まどろっこしい視線

「なによ、ラチェットも人間の女の子けしかけて」
『変な言い方をするな、ミコ!』
『じゃあどうしてラチェットなんかが人間のオンナのコと知り合いなんだよ』
『それは…』
「たすけてくれた」
「誰から?」

ミコからそう尋ねられて、少女は顔をしかめて押し黙ってしまう。
それに代わってラチェットが答えた。

『同い年ぐらいの少年たちに絡まれていてな。見ていられなかったから声をかけたんだ』
「小突かれてた? だれに?!」
「えっと、それは…」

その日、オプティマスに休養と気分転換を勧められ街中を走っていた。
その際街角で、少年に腕を掴まれ必死に抵抗している少女を見かけた。
赤信号でしばらくその光景を見ることになったのだが、さすがに少女が居た堪れなかった。
彼らに近づき窓を開け、ホログラムをのぞかせながら『何してるんだ』と畳み掛ければ蜘蛛の子のように去っていく。
内心、まったく愚かな生き物だと蔑みながら少女を見下ろせば、今にも泣きそうな顔で。
ラチェットの知っている子供たちは、そんな表情をすることは滅多にない。
動揺しながら、大丈夫かと、できるだけ優しげに声をかけた。
しかし「ごめんなさい。

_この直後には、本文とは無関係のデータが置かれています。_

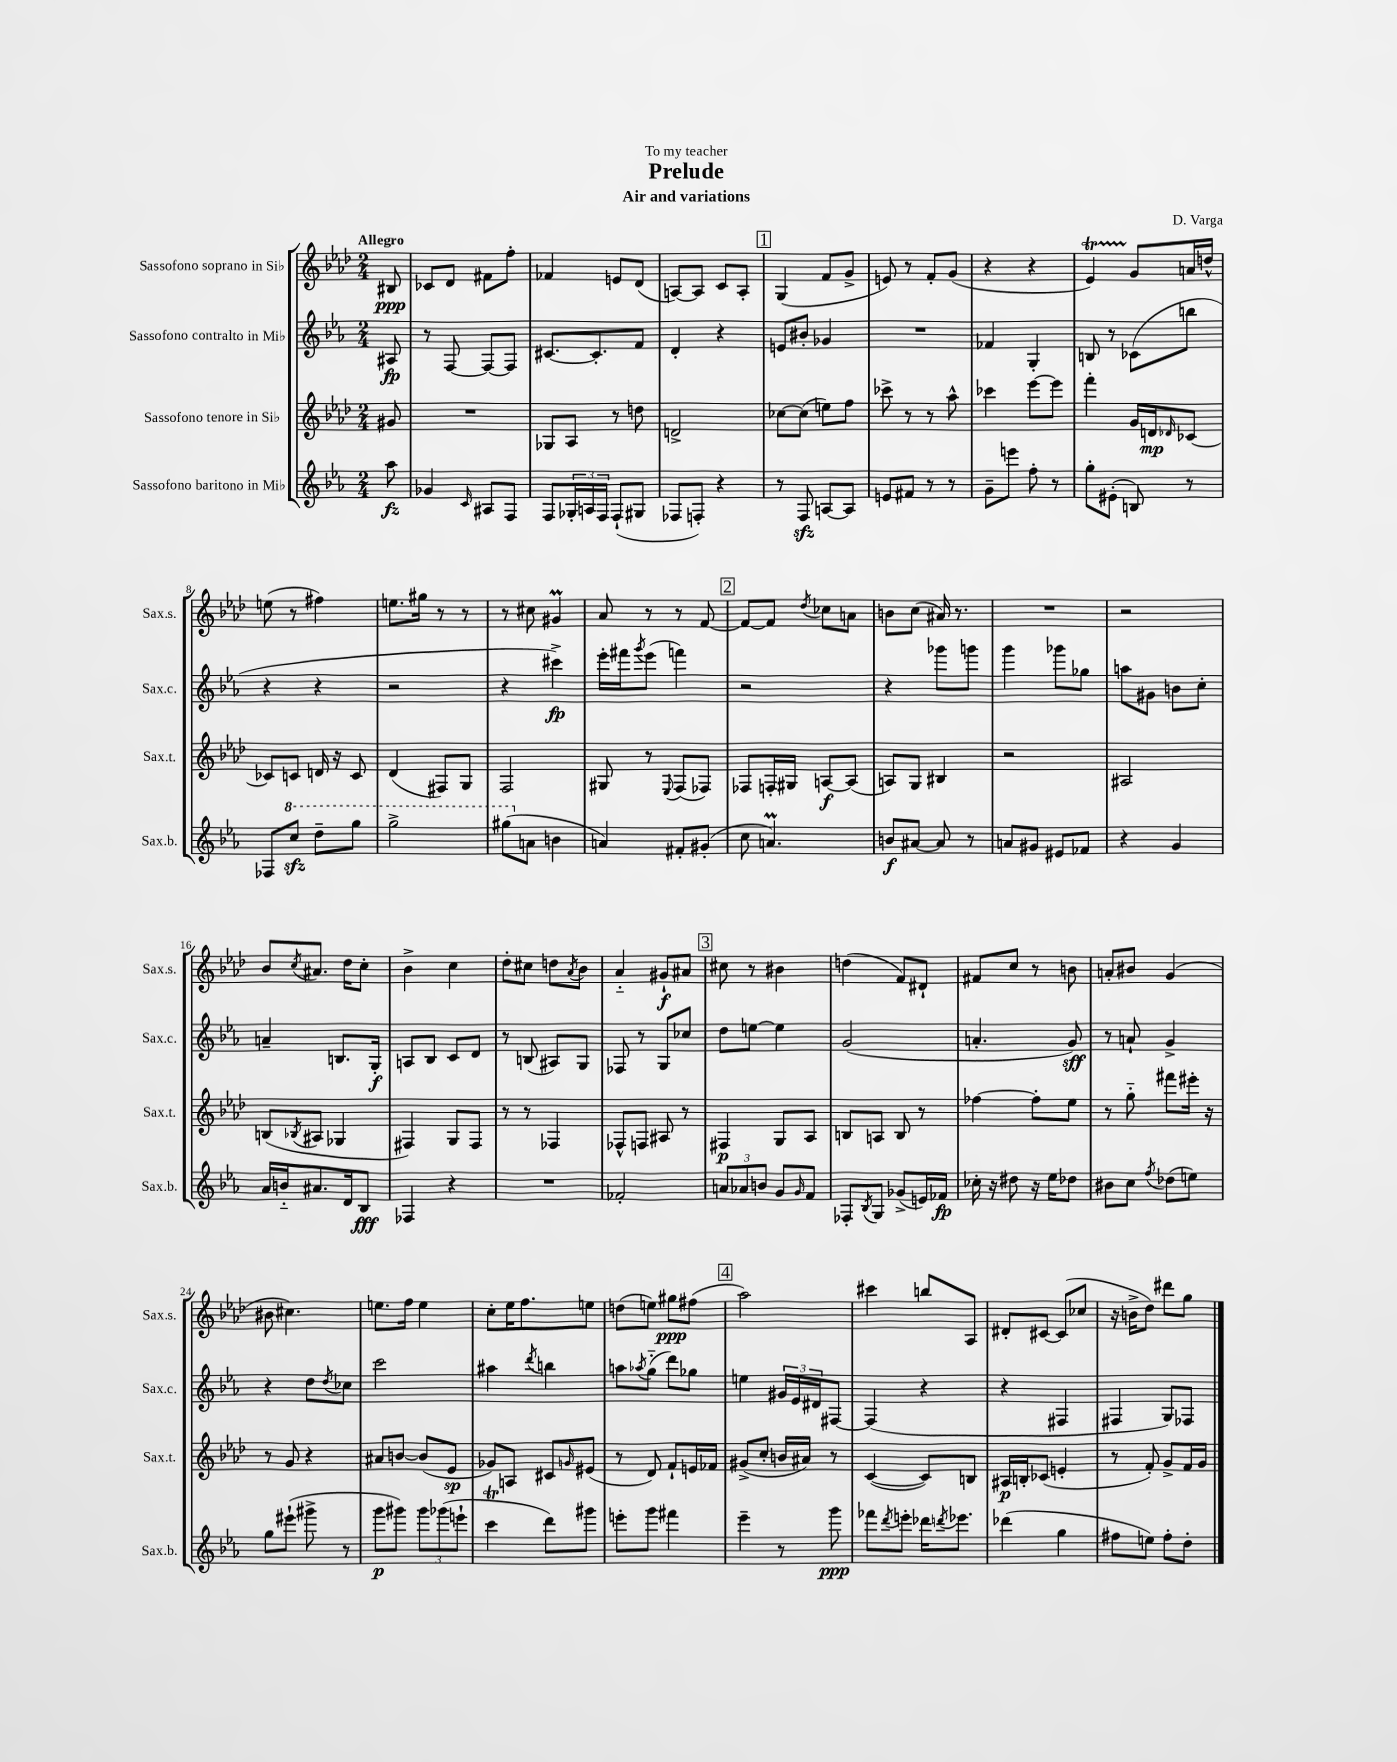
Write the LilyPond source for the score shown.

\header { title = "Prelude" composer = "D. Varga" subtitle = "Air and variations" dedication = "To my teacher" }
<<
\new StaffGroup <<
\new Staff = "s0" \with { instrumentName = "Sassofono soprano in Sib" shortInstrumentName = "Sax.s." } {
    \clef treble \key aes \major \numericTimeSignature \time 2/4 \partial 8 \tempo "Allegro"
    bis8\ppp |
    ces'8 des'8 fis'8 f''8-. |
    fes'4 e'8 des'8( |
    a8~) a8 c'8 a8-. |
    \mark \markup { \box "1" } g4( f'8 g'8-> |
    e'8) r8 f'8-. g'8( |
    r4 r4 |
    ees'4\startTrillSpan) g'8\stopTrillSpan a'16 d''16-^ |
    e''8( r8 fis''4) |
    e''8. gis''16 r8 r8 |
    r8 cis''8 gis'4\prall |
    aes'8 r8 r8 f'8~ |
    \mark \markup { \box "2" } f'8~ f'8 \acciaccatura { des''8 } ces''8 a'8 |
    b'8 c''8( ais'16) r8. |
    R2 |
    r2 |
    bes'8 \acciaccatura { c''8 } ais'8. des''16 c''8-. |
    bes'4-> c''4 |
    des''8-. cis''8 d''8 \acciaccatura { aes'8 } bes'8 |
    aes'4-_ gis'8-!\f ais'8 |
    \mark \markup { \box "3" } cis''8 r8 bis'4 |
    d''4( f'8) dis'8-! |
    fis'8 c''8 r8 b'8 |
    a'8-. bis'8 g'4( |
    bis'8 cis''4.) |
    e''8. f''16 e''4 |
    c''8-. ees''16 f''8. e''8 |
    d''8( e''8) gis''8\ppp fis''8( |
    \mark \markup { \box "4" } aes''2) |
    cis'''4 b''8 aes8 |
    dis'8-. cis'8~ cis'8( ces''8 |
    r16 b'16-> des''8) dis'''8 g''8 \bar "|." |
}
\new Staff = "s1" \with { instrumentName = "Sassofono contralto in Mib" shortInstrumentName = "Sax.c." } {
    \clef treble \key ees \major \numericTimeSignature \time 2/4 \partial 8
    ais8\fp |
    r8 f8~ f8~ f8 |
    cis'8.~ cis'8.-. f'8 |
    d'4-. r4 |
    \mark \markup { \box "1" } e'8 bis'8-. ges'4 |
    R2 |
    fes'4 g4-. |
    b8 r8 ces'8( b''8 |
    r4 r4 |
    r2 |
    r4 cis'''4->\fp) |
    ees'''16-. fis'''16 \acciaccatura { g'''8 } ees'''8( f'''4) |
    \mark \markup { \box "2" } r2 |
    r4 ges'''8 g'''8 |
    g'''4 ges'''8 ges''8 |
    a''8 gis'8 b'8 c''8-. |
    a'4-- b8. g16-.\f |
    a8 bes8 c'8 d'8 |
    r8 b8( ais8) g8 |
    fes8 r8 g8 ces''8 |
    \mark \markup { \box "3" } d''8 e''8~ e''4 |
    g'2( |
    a'4.-. g'8\sff) |
    r8 a'8-! g'4-> |
    r4 d''8 \acciaccatura { d''8 } ces''8 |
    c'''2 |
    ais''4 \acciaccatura { d'''8 } b''4 |
    a''8 \acciaccatura { aes''8 } g''8-_( d'''8) ges''8 |
    \mark \markup { \box "4" } e''4 \tuplet 3/2 { gis'16 ees'16 dis'16 } fis8~ |
    fis4( r4 |
    r4 fis4 |
    fis4 g8) fes8 \bar "|." |
}
\new Staff = "s2" \with { instrumentName = "Sassofono tenore in Sib" shortInstrumentName = "Sax.t." } {
    \clef treble \key aes \major \numericTimeSignature \time 2/4 \partial 8
    gis'8 |
    R2 |
    ges8 aes8 r8 d''8 |
    d'2-> |
    \mark \markup { \box "1" } ces''8~ ces''8( e''8) f''8 |
    ces'''8-> r8 r8 aes''8-^ |
    ces'''4 ees'''8~ ees'''8 |
    f'''4-. g'16 d'16\mp \grace { des'16 } ces'8~ |
    ces'8 c'8 d'16 r16 c'8 |
    des'4( fis8) g8 |
    f2 |
    gis8 r8 \appoggiatura { ees8 } f8( fes8) |
    \mark \markup { \box "2" } fes8 f16-. gis16 a8~\f a8( |
    a8) g8 bis4 |
    r2 |
    ais2 |
    b8( \acciaccatura { bes8 } ais8 ges4 |
    fis4) g8 fis8 |
    r8 r8 fes4 |
    fes8-^ f8 ais8 r8 |
    \mark \markup { \box "3" } fis4\p g8 aes8 |
    b8 a8 b8 r8 |
    fes''4~ fes''8-. ees''8 |
    r8 g''8-_ fis'''8 eis'''16-. r16 |
    r8 g'8 r4 |
    ais'8 b'8~ b'8( ees'8\sp |
    ges'8) a8 cis'8 \grace { g'16 } eis'8( |
    r8 des'8) f'8-! e'16 fes'16 |
    \mark \markup { \box "4" } gis'8->( c''8-. b'16 ais'16) r8 |
    c'4~( c'8) b8 |
    ais16\p b16-. ces'8( e'4-. |
    r8 f'8-.) g'8-> f'16 g'16 \bar "|." |
}
\new Staff = "s3" \with { instrumentName = "Sassofono baritono in Mib" shortInstrumentName = "Sax.b." } {
    \clef treble \key ees \major \numericTimeSignature \time 2/4 \partial 8
    aes''8\fz |
    ges'4 \grace { c'16 } ais8 f8 |
    f8 \tuplet 3/2 { ges16-. a16 f16 } f8-!( gis8 |
    fes8 f8-.) r4 |
    \mark \markup { \box "1" } r8 f8\sfz a8~ a8 |
    e'8 fis'8 r8 r8 |
    g'8-- e'''8 f''8-. r8 |
    g''8-. eis'8-.( b8) r8 |
    fes8 \ottava #1 c'''8\sfz d'''8-- g'''8 |
    g'''2-> |
    gis'''8( \ottava #0 a'8 b'4 |
    a'4) fis'8-. gis'8-.( |
    \mark \markup { \box "2" } c''8 a'4.\prall) |
    b'8\f ais'8~ ais'8 r8 |
    a'8 gis'8 eis'8 fes'8 |
    r4 g'4 |
    aes'16 b'16-_ ais'8. d'16 bes8\fff |
    fes4 r4 |
    R2 |
    fes'2-. |
    \mark \markup { \box "3" } \tuplet 3/2 { a'8 aes'8 b'8 } g'8 \grace { g'16 } f'8 |
    fes8-. \acciaccatura { bes8 } g8 ges'8->( e'16) fes'16\fp |
    ces''16-. r16 dis''8 r16 ees''16 des''8 |
    bis'8 c''8 \acciaccatura { f''8 } des''8( e''8) |
    g''8 eis'''8-!( gis'''8-> r8 |
    g'''8\p gis'''8) \tuplet 3/2 { gis'''8 ges'''8( e'''8-! } |
    c'''4\trill d'''8) gis'''8 |
    e'''8-. g'''8 fis'''4 |
    \mark \markup { \box "4" } ees'''4-- r8 g'''8\ppp |
    fes'''8 \acciaccatura { d'''8 } e'''8-. des'''16 \acciaccatura { d'''8 } ees'''8. |
    des'''4( g''4 |
    fis''8 e''8) fis''8-. d''8-. \bar "|." |
}
>>
>>
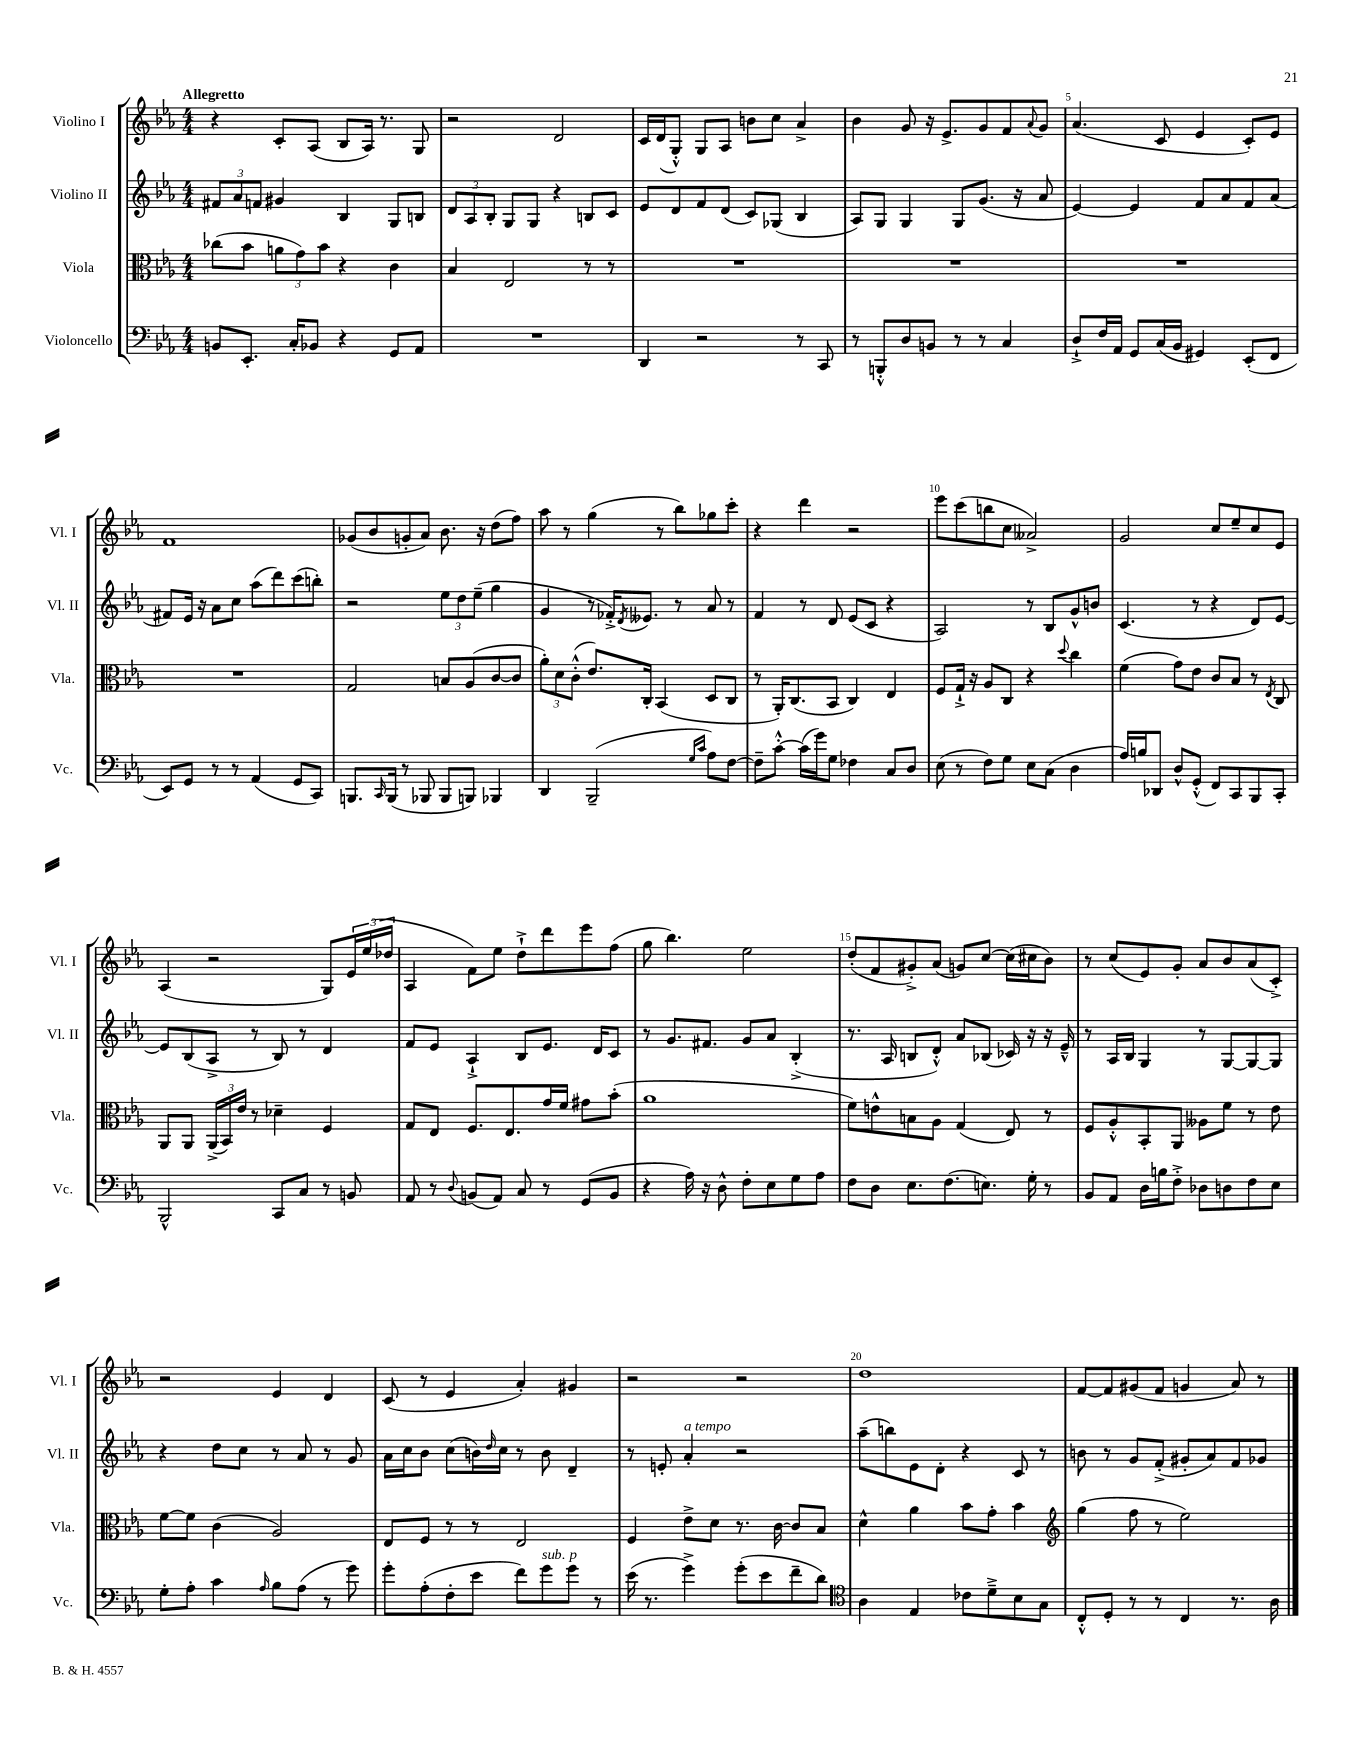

ありがとう」と言ってぴゃっと駆けて行ってしまった。
人間との接触は控えるつもりだったが、バレていないようだし構わないだろう。
こんなふうに再開するとは思ってもいなかったが。
それを話せば、途端にミコはすごい剣幕になって少女を問いただし始める。
だが少女は口ごもるばかりで、名を口にしようとしなかった。

『たしか、下っ端がリーダーをヴィンスと呼んでいたな』
「あぁ、ヴィンスならしそう」
「分かった、ヴィンスね! バルクヘッド、血祭をあげにいくわよ!」
『おいおい待てよミコ』

まだ少女の待遇について、なにも決まっていない。
ファウラー捜査官にも連絡がついていないのだ。
少女がこの状況に冷静であるのも不思議だった。

「えっと、ミコ。彼らはなに」
「バルクヘッドたち? 宇宙人!」
「うちゅうじん、」
『たのむから余計なことはするな』
『トランスフォーマー、だ。オレはバルクヘッド』
『バルクヘッド!』
「ばるくへっど、覚えた」
『…ミコ、今日はひとまず帰りなさい。きみは、今日のことは他の人には話さないように』

少女の茶色い瞳が、一瞬揺らいだ。
それを無視してブーイングをするミコに言い聞かせる。
まるで正反対の二人。
ミコを相手にしていて疲れるだろうな、とラチェットは思った。